● WHAT THE EXERCISE ASKS
Where a line below holds the string "color", copy that line.

==== DATASET RECORDS ====

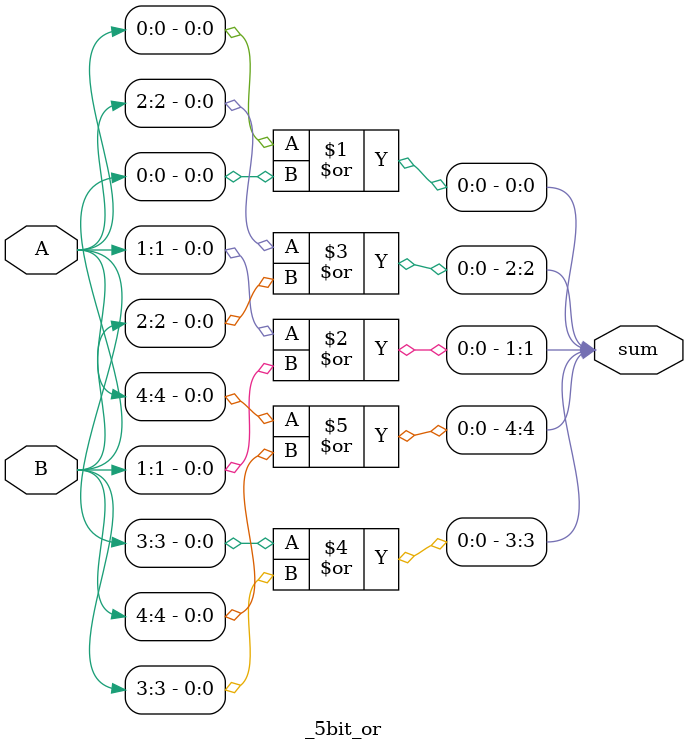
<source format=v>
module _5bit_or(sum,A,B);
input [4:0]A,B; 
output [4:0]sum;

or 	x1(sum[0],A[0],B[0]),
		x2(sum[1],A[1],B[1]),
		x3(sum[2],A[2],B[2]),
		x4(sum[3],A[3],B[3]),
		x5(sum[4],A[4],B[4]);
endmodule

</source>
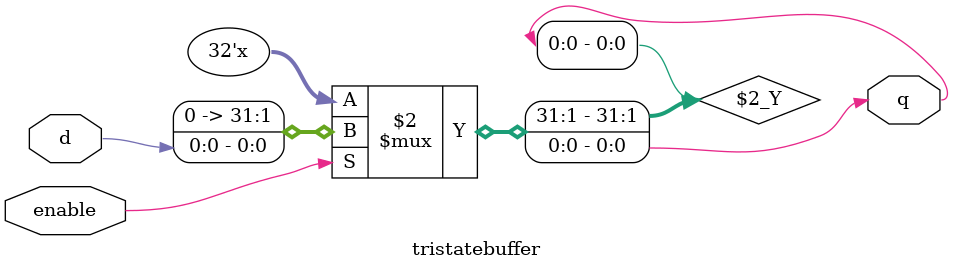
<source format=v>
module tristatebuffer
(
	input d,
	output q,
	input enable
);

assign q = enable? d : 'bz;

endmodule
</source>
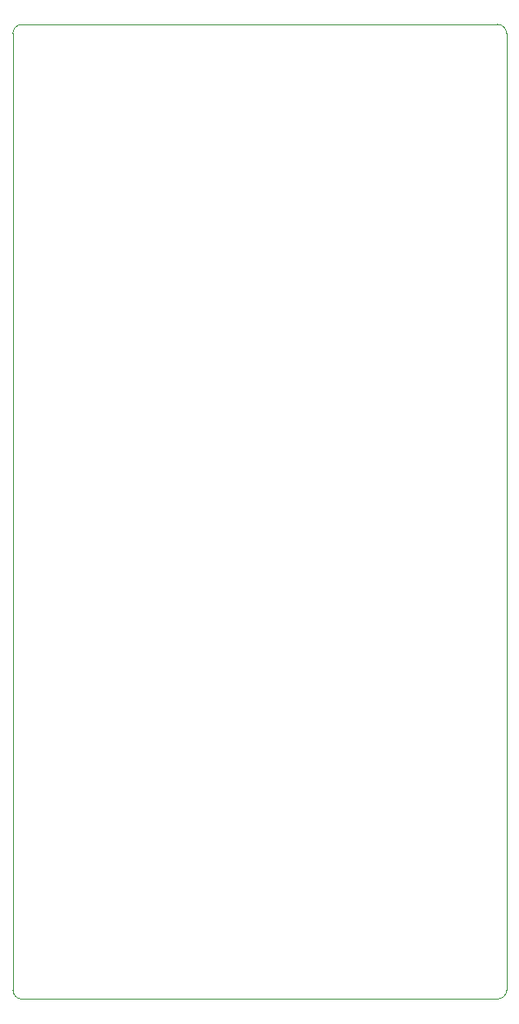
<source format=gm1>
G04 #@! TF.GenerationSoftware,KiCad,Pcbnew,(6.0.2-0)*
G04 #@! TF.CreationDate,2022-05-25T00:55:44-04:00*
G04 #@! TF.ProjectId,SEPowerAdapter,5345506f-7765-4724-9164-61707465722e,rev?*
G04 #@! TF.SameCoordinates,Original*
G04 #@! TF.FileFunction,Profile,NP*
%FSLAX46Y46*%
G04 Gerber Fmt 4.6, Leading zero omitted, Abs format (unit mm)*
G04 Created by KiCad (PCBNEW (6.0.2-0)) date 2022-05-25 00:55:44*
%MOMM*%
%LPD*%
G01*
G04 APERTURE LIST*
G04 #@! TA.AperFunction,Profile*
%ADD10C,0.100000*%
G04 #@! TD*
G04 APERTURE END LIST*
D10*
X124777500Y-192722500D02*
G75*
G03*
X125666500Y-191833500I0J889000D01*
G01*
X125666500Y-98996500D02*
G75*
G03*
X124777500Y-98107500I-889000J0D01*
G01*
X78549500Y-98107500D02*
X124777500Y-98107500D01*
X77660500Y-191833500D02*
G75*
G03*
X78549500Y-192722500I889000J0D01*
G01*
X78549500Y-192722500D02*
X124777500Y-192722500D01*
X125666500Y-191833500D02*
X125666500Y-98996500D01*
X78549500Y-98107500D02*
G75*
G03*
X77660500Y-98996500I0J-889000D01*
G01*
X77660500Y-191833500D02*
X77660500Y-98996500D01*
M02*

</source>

====
==== DATASET RECORDS ====

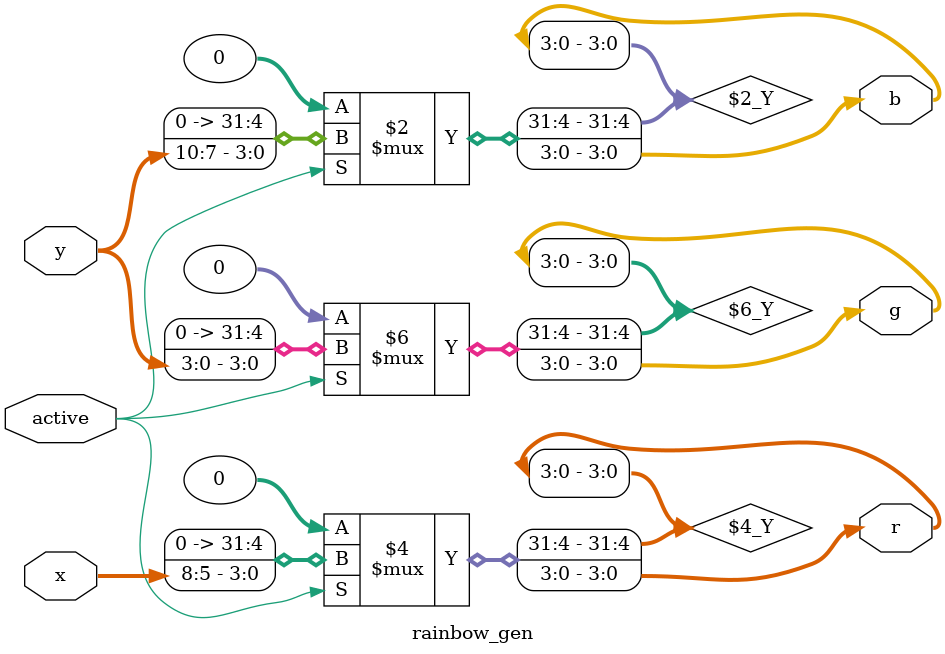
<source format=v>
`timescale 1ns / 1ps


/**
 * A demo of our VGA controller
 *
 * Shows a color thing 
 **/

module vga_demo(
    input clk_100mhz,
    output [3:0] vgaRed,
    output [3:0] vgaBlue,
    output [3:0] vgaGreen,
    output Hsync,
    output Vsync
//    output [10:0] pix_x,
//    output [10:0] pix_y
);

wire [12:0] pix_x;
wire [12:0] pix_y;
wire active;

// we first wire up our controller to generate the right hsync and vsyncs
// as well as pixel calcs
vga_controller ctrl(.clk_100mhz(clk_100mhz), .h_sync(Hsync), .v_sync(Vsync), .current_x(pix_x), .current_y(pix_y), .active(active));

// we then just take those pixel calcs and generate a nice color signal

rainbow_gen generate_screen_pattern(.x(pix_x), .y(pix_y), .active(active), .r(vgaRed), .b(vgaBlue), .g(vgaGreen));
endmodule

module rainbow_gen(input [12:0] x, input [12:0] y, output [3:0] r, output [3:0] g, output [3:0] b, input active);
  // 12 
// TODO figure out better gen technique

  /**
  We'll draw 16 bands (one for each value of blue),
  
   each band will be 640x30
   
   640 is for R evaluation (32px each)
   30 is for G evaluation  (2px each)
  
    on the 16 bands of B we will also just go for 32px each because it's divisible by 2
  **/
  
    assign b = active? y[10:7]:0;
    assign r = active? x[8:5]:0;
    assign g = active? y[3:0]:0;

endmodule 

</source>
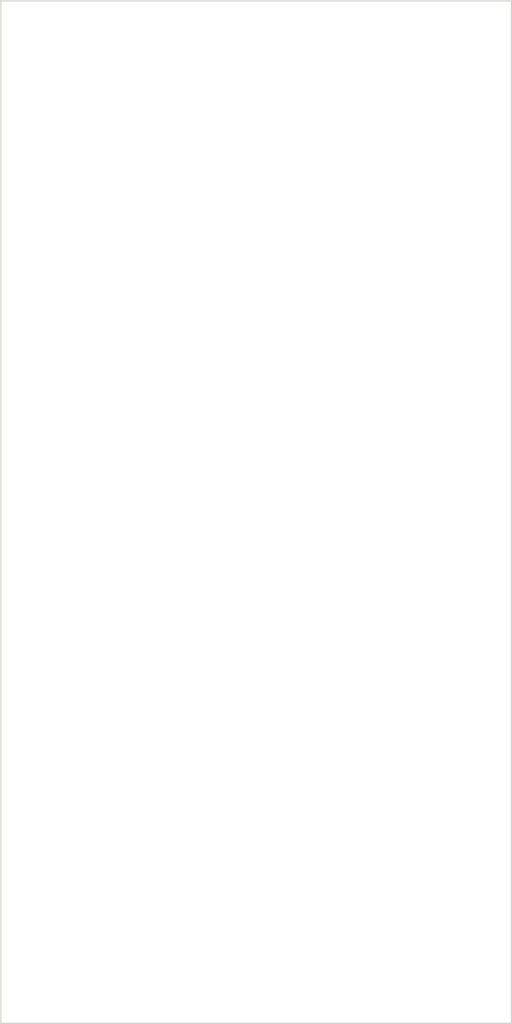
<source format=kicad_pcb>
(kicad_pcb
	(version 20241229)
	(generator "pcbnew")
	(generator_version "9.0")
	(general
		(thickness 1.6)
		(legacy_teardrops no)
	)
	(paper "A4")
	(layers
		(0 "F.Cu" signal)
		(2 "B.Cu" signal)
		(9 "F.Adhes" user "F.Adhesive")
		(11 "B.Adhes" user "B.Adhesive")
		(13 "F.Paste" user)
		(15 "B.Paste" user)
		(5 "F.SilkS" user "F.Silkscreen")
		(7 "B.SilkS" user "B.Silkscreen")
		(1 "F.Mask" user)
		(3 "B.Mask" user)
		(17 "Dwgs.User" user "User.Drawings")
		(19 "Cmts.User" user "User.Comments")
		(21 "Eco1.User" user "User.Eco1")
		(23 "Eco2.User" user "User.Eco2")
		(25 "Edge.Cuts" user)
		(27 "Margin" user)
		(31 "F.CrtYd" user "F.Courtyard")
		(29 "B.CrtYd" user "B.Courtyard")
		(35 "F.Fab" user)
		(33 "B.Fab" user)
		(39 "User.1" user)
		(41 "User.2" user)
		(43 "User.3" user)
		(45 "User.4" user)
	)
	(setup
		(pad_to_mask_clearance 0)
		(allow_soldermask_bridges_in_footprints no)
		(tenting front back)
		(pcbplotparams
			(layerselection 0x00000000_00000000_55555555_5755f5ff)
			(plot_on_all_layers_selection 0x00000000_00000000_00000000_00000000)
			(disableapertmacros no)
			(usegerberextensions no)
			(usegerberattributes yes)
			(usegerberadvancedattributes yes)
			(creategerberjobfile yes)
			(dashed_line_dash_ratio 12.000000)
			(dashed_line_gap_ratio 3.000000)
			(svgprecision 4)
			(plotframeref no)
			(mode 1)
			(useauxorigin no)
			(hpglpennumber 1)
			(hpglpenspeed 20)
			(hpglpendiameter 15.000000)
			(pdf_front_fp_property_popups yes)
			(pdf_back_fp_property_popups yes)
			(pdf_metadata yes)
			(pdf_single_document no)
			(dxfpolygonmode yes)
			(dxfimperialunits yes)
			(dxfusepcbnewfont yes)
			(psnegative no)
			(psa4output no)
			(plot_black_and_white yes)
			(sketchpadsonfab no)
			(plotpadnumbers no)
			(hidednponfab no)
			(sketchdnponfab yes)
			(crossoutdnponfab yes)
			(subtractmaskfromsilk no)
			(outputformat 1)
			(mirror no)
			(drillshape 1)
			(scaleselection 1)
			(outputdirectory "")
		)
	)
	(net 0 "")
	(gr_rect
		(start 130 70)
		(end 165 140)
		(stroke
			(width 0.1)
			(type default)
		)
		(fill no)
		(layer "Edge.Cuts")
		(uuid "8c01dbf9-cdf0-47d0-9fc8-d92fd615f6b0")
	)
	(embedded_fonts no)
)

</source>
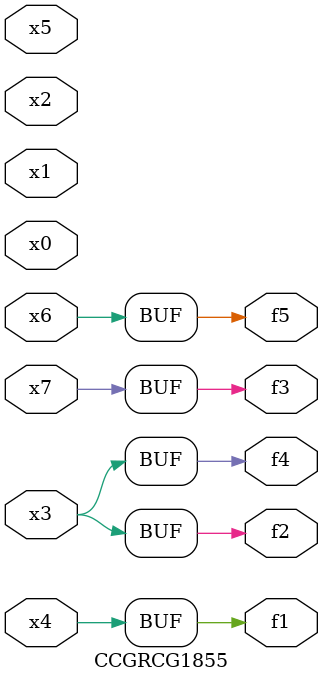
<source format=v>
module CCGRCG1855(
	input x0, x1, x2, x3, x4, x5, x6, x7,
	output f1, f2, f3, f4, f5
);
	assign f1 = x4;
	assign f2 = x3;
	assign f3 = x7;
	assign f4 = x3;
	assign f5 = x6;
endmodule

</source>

====
==== DATASET RECORDS ====

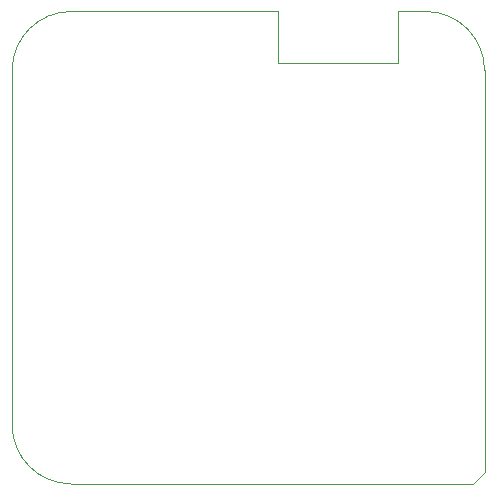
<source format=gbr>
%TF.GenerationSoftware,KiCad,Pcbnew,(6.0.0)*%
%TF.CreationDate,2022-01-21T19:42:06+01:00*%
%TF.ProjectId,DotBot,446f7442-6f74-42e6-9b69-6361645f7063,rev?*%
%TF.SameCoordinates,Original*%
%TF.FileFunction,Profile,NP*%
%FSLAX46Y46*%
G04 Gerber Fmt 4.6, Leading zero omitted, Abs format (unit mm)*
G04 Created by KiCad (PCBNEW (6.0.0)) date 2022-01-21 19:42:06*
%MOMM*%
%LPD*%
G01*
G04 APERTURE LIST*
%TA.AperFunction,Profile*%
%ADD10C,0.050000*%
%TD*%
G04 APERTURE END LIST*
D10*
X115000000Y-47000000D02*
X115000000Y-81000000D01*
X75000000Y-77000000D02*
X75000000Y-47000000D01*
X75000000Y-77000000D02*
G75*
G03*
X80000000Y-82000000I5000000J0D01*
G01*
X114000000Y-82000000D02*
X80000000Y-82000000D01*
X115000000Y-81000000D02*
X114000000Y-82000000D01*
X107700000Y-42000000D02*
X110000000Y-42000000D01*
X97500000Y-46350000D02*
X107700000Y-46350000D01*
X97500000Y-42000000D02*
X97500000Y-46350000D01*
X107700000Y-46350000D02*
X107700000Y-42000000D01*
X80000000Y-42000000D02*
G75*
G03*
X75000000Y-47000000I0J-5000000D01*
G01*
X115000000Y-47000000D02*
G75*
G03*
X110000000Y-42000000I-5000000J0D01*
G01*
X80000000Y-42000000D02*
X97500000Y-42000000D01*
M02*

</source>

====

● WRITTEN RESPONSE
 * Shows a color thing 
// we then just take those pixel calcs and generate a nice color signal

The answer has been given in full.